◆ TASK DETAILS ◆
Please copy every line of the records below word for word, keeping the same order and changing nothing.

◆ PROVIDED DATA ◆
[start]

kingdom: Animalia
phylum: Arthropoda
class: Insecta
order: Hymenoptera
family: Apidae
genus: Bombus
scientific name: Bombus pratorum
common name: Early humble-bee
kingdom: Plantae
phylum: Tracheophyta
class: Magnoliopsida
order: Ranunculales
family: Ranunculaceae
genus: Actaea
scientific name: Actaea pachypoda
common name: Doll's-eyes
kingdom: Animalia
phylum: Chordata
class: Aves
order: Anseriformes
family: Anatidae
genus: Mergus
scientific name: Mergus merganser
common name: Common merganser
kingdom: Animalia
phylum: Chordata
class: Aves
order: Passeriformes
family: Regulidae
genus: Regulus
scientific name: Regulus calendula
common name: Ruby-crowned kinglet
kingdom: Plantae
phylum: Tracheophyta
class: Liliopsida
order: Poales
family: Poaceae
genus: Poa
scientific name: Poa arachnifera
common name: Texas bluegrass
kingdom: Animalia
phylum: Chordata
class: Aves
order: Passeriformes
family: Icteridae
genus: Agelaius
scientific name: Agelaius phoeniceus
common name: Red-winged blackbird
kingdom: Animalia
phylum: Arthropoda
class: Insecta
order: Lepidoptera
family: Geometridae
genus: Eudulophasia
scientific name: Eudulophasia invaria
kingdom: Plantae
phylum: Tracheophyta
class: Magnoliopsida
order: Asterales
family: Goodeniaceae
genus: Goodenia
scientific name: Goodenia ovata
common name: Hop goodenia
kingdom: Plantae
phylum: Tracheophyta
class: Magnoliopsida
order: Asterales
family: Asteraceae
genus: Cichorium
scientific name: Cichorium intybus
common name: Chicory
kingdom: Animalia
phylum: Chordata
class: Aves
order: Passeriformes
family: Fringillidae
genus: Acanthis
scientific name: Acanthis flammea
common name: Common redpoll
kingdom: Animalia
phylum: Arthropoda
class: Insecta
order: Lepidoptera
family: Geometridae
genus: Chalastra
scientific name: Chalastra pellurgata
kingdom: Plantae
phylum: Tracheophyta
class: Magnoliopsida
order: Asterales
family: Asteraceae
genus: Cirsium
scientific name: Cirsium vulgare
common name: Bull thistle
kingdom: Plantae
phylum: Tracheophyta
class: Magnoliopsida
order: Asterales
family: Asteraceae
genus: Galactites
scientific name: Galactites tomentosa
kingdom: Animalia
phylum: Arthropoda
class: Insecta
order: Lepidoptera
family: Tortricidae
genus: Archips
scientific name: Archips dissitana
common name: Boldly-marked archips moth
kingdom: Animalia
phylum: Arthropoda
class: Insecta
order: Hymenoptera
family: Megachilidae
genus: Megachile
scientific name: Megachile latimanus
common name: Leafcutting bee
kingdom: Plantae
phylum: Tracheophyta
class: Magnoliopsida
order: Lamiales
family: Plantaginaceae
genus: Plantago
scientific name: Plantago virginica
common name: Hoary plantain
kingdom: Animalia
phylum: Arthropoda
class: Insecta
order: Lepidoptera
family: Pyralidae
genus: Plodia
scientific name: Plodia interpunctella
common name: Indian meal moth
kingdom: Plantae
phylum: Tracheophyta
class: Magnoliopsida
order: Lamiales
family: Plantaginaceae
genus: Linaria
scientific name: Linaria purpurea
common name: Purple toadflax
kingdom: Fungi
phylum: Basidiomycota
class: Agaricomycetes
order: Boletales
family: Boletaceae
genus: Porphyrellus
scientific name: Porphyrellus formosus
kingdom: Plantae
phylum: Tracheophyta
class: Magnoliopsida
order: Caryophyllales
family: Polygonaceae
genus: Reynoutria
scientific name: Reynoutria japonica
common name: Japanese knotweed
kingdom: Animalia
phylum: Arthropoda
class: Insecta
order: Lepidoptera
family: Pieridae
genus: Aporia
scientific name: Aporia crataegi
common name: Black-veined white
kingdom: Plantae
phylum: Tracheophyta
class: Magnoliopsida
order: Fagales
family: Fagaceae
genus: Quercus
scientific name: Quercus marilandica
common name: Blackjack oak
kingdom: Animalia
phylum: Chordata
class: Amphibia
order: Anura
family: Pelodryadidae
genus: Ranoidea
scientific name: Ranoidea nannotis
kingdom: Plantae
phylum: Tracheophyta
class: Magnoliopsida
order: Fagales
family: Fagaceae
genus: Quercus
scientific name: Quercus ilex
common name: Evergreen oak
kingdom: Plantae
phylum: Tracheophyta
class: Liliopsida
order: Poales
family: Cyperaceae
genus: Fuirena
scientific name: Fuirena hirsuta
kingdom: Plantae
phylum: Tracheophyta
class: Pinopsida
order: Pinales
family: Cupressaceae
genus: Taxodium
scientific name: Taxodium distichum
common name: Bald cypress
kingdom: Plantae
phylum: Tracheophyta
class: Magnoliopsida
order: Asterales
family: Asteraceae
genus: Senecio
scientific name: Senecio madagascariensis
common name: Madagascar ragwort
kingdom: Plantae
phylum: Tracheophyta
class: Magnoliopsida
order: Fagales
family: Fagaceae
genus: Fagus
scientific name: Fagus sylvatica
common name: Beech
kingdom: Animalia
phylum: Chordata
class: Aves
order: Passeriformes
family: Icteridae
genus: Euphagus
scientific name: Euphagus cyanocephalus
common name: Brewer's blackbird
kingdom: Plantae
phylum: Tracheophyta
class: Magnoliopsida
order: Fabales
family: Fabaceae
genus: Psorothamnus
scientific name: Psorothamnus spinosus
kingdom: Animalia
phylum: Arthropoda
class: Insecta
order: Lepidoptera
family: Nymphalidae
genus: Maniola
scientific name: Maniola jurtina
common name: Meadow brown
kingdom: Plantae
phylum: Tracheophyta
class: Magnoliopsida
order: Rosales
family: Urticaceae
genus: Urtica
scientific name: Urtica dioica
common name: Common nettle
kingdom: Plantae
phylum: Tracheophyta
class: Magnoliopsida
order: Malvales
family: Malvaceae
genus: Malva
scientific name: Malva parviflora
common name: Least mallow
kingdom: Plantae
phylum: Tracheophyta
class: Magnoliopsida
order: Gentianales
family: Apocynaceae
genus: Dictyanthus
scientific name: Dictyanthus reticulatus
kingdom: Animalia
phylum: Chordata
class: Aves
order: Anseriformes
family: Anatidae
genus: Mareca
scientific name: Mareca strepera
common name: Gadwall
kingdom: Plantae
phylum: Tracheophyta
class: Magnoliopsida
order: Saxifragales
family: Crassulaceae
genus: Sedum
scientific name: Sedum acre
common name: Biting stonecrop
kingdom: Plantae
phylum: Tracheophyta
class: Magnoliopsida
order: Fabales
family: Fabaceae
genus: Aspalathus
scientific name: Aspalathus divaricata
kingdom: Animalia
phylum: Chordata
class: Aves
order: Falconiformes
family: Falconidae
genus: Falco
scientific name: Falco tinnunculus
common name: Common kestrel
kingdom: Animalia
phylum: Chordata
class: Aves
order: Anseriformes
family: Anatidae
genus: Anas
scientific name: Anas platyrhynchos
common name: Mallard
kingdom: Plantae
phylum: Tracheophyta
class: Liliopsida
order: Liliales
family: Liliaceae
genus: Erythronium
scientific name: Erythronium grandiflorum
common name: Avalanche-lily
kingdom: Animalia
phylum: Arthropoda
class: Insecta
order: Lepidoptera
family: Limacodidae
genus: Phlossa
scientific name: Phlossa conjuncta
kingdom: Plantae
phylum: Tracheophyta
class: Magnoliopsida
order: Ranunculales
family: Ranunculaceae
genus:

[end]

◆ FINAL RESULT ◆
kingdom: Animalia
phylum: Arthropoda
class: Insecta
order: Hymenoptera
family: Apidae
genus: Bombus
scientific name: Bombus pratorum
common name: Early humble-bee
kingdom: Plantae
phylum: Tracheophyta
class: Magnoliopsida
order: Ranunculales
family: Ranunculaceae
genus: Actaea
scientific name: Actaea pachypoda
common name: Doll's-eyes
kingdom: Animalia
phylum: Chordata
class: Aves
order: Anseriformes
family: Anatidae
genus: Mergus
scientific name: Mergus merganser
common name: Common merganser
kingdom: Animalia
phylum: Chordata
class: Aves
order: Passeriformes
family: Regulidae
genus: Regulus
scientific name: Regulus calendula
common name: Ruby-crowned kinglet
kingdom: Plantae
phylum: Tracheophyta
class: Liliopsida
order: Poales
family: Poaceae
genus: Poa
scientific name: Poa arachnifera
common name: Texas bluegrass
kingdom: Animalia
phylum: Chordata
class: Aves
order: Passeriformes
family: Icteridae
genus: Agelaius
scientific name: Agelaius phoeniceus
common name: Red-winged blackbird
kingdom: Animalia
phylum: Arthropoda
class: Insecta
order: Lepidoptera
family: Geometridae
genus: Eudulophasia
scientific name: Eudulophasia invaria
kingdom: Plantae
phylum: Tracheophyta
class: Magnoliopsida
order: Asterales
family: Goodeniaceae
genus: Goodenia
scientific name: Goodenia ovata
common name: Hop goodenia
kingdom: Plantae
phylum: Tracheophyta
class: Magnoliopsida
order: Asterales
family: Asteraceae
genus: Cichorium
scientific name: Cichorium intybus
common name: Chicory
kingdom: Animalia
phylum: Chordata
class: Aves
order: Passeriformes
family: Fringillidae
genus: Acanthis
scientific name: Acanthis flammea
common name: Common redpoll
kingdom: Animalia
phylum: Arthropoda
class: Insecta
order: Lepidoptera
family: Geometridae
genus: Chalastra
scientific name: Chalastra pellurgata
kingdom: Plantae
phylum: Tracheophyta
class: Magnoliopsida
order: Asterales
family: Asteraceae
genus: Cirsium
scientific name: Cirsium vulgare
common name: Bull thistle
kingdom: Plantae
phylum: Tracheophyta
class: Magnoliopsida
order: Asterales
family: Asteraceae
genus: Galactites
scientific name: Galactites tomentosa
kingdom: Animalia
phylum: Arthropoda
class: Insecta
order: Lepidoptera
family: Tortricidae
genus: Archips
scientific name: Archips dissitana
common name: Boldly-marked archips moth
kingdom: Animalia
phylum: Arthropoda
class: Insecta
order: Hymenoptera
family: Megachilidae
genus: Megachile
scientific name: Megachile latimanus
common name: Leafcutting bee
kingdom: Plantae
phylum: Tracheophyta
class: Magnoliopsida
order: Lamiales
family: Plantaginaceae
genus: Plantago
scientific name: Plantago virginica
common name: Hoary plantain
kingdom: Animalia
phylum: Arthropoda
class: Insecta
order: Lepidoptera
family: Pyralidae
genus: Plodia
scientific name: Plodia interpunctella
common name: Indian meal moth
kingdom: Plantae
phylum: Tracheophyta
class: Magnoliopsida
order: Lamiales
family: Plantaginaceae
genus: Linaria
scientific name: Linaria purpurea
common name: Purple toadflax
kingdom: Fungi
phylum: Basidiomycota
class: Agaricomycetes
order: Boletales
family: Boletaceae
genus: Porphyrellus
scientific name: Porphyrellus formosus
kingdom: Plantae
phylum: Tracheophyta
class: Magnoliopsida
order: Caryophyllales
family: Polygonaceae
genus: Reynoutria
scientific name: Reynoutria japonica
common name: Japanese knotweed
kingdom: Animalia
phylum: Arthropoda
class: Insecta
order: Lepidoptera
family: Pieridae
genus: Aporia
scientific name: Aporia crataegi
common name: Black-veined white
kingdom: Plantae
phylum: Tracheophyta
class: Magnoliopsida
order: Fagales
family: Fagaceae
genus: Quercus
scientific name: Quercus marilandica
common name: Blackjack oak
kingdom: Animalia
phylum: Chordata
class: Amphibia
order: Anura
family: Pelodryadidae
genus: Ranoidea
scientific name: Ranoidea nannotis
kingdom: Plantae
phylum: Tracheophyta
class: Magnoliopsida
order: Fagales
family: Fagaceae
genus: Quercus
scientific name: Quercus ilex
common name: Evergreen oak
kingdom: Plantae
phylum: Tracheophyta
class: Liliopsida
order: Poales
family: Cyperaceae
genus: Fuirena
scientific name: Fuirena hirsuta
kingdom: Plantae
phylum: Tracheophyta
class: Pinopsida
order: Pinales
family: Cupressaceae
genus: Taxodium
scientific name: Taxodium distichum
common name: Bald cypress
kingdom: Plantae
phylum: Tracheophyta
class: Magnoliopsida
order: Asterales
family: Asteraceae
genus: Senecio
scientific name: Senecio madagascariensis
common name: Madagascar ragwort
kingdom: Plantae
phylum: Tracheophyta
class: Magnoliopsida
order: Fagales
family: Fagaceae
genus: Fagus
scientific name: Fagus sylvatica
common name: Beech
kingdom: Animalia
phylum: Chordata
class: Aves
order: Passeriformes
family: Icteridae
genus: Euphagus
scientific name: Euphagus cyanocephalus
common name: Brewer's blackbird
kingdom: Plantae
phylum: Tracheophyta
class: Magnoliopsida
order: Fabales
family: Fabaceae
genus: Psorothamnus
scientific name: Psorothamnus spinosus
kingdom: Animalia
phylum: Arthropoda
class: Insecta
order: Lepidoptera
family: Nymphalidae
genus: Maniola
scientific name: Maniola jurtina
common name: Meadow brown
kingdom: Plantae
phylum: Tracheophyta
class: Magnoliopsida
order: Rosales
family: Urticaceae
genus: Urtica
scientific name: Urtica dioica
common name: Common nettle
kingdom: Plantae
phylum: Tracheophyta
class: Magnoliopsida
order: Malvales
family: Malvaceae
genus: Malva
scientific name: Malva parviflora
common name: Least mallow
kingdom: Plantae
phylum: Tracheophyta
class: Magnoliopsida
order: Gentianales
family: Apocynaceae
genus: Dictyanthus
scientific name: Dictyanthus reticulatus
kingdom: Animalia
phylum: Chordata
class: Aves
order: Anseriformes
family: Anatidae
genus: Mareca
scientific name: Mareca strepera
common name: Gadwall
kingdom: Plantae
phylum: Tracheophyta
class: Magnoliopsida
order: Saxifragales
family: Crassulaceae
genus: Sedum
scientific name: Sedum acre
common name: Biting stonecrop
kingdom: Plantae
phylum: Tracheophyta
class: Magnoliopsida
order: Fabales
family: Fabaceae
genus: Aspalathus
scientific name: Aspalathus divaricata
kingdom: Animalia
phylum: Chordata
class: Aves
order: Falconiformes
family: Falconidae
genus: Falco
scientific name: Falco tinnunculus
common name: Common kestrel
kingdom: Animalia
phylum: Chordata
class: Aves
order: Anseriformes
family: Anatidae
genus: Anas
scientific name: Anas platyrhynchos
common name: Mallard
kingdom: Plantae
phylum: Tracheophyta
class: Liliopsida
order: Liliales
family: Liliaceae
genus: Erythronium
scientific name: Erythronium grandiflorum
common name: Avalanche-lily
kingdom: Animalia
phylum: Arthropoda
class: Insecta
order: Lepidoptera
family: Limacodidae
genus: Phlossa
scientific name: Phlossa conjuncta
kingdom: Plantae
phylum: Tracheophyta
class: Magnoliopsida
order: Ranunculales
family: Ranunculaceae
genus:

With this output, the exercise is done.